**Texto de origem**

O dia inicial inteiro e limpo

Onde emergimos da noite e do silêncio

E livres habitamos a substância do tempo."

As palavras são de Sophia Mello Breyner e fazem parte de um dos poemas de referência ao 25 de Abril. Acontecimento que se funde com a biografia de Mário Soares, associação imediata e paralela a outras. Também Soares emergiu do "silêncio" do exílio, chegando a Portugal três dias depois do dia maior da Liberdade em Portugal, o "comboio da Liberdade", assim ficou conhecido o eufórico comboio que devolveu Soares, Maria Barroso (sua mulher) e muitos outros ao país que então começava a ver horizontes maiores. Novamente em Portugal, Soares e tantos outros, puderam ser "livres e habitar a substância do tempo". O exílio terminava e era tempo de construir um Portugal melhor, sobretudo, um país de Liberdade e Progresso.


Mário Alberto Lopes Nobre Soares, nome maior da Democracia Portuguesa, figura ímpar e única da Política. Um Político no mais puro dos sentidos, um verdadeiro animal político dizem muitos. Viveu sempre para a política, respirava política e por ela foi preso 12 vezes, perfazendo um total de três anos de cadeia, deportado sem direito a julgamento para a ilha de São Tomé, em 1968, e exilado em França, em 1970. 7 de dezembro 1924, o dia em nasce, até 7 de janeiro de 2017, dia em que morre. 92 anos de vida, dois dias, dois anos, uma vida, uma existência imortal. Visto por muitos como o Churchill português ou comparado a Roosevelt ou De Gaulle, Soares não dirigiu Portugal em tempo de guerra, mas travou em conjunto com outros tantos, uma das maiores batalhas de Portugal, a da conquista pela Liberdade. Nasceu dois anos antes do golpe militar de 1926 e viveu uma vida inteira no subjugo da negra e cinzenta ditadura que atirou Portugal para anos de atraso e humilhação. Um país subjugado às mãos de um vil homem, tacanho, de mentalidade pequena, pacóvio e rude, um país que contracenava com a viva figura do homem que amava a Liberdade, era sempre a Liberdade e que tal como tantos outros, o homem que viveu inteiramente comprometido com as suas causas.

**Dados fornecidos**
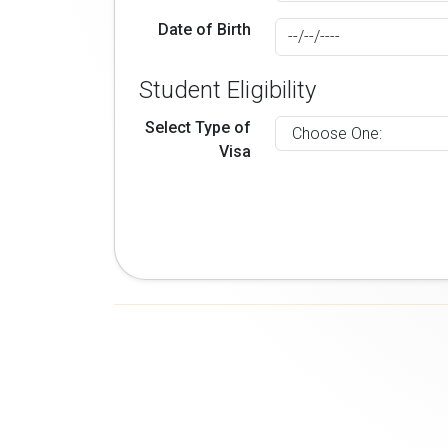
Date of Birth
Student Eligibility
Select Type of
Visa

**Sobre o exercício**
Continue o texto sobre Mário Soares a seguir à sua última frase.

**Resposta**
Foram muitos os combates, as prisões, a deportação, o exílio, a descolonização, o PREC, os conturbados tempos do verão quente de 1975, os tempos de governo (tanto no provisório como nos dois chefiados por sim), as corridas a Belém (na vasta galeria de vitórias coleccionadas por Soares deverá constar o facto de ter obrigado Álvaro Cunhal a dar-lhe apoio, fazendo com que Cunhal voltasse atrás com a sua própria palavra, um feito inédito dada a rigorosa personalidade do histórico dirigente comunista). Não se poderá indicar com clareza qual terá sido o seu primeiro combate, a lista é enorme e não há uma linha exacta para traçar o instante zero. Mas o último combate ainda está presente na memória de muitos de nós, em 2006 na campanha presidencial que levaria pela primeira vez Cavaco a Belém, Soares decide enfrentar, mais uma vez, o escrutínio dos portugueses. Uma prova do carácter do homem que não recusa uma disputa, com cerca de 80 anos, certamente com metade da energia de outros tempos e com um adversário que não se avizinhava fácil, Mário Soares, o homem que dizia que era feio perder em política submeteu-se à luta, sem certezas de que venceria. Perdeu, mas sem perder as vitórias do passado.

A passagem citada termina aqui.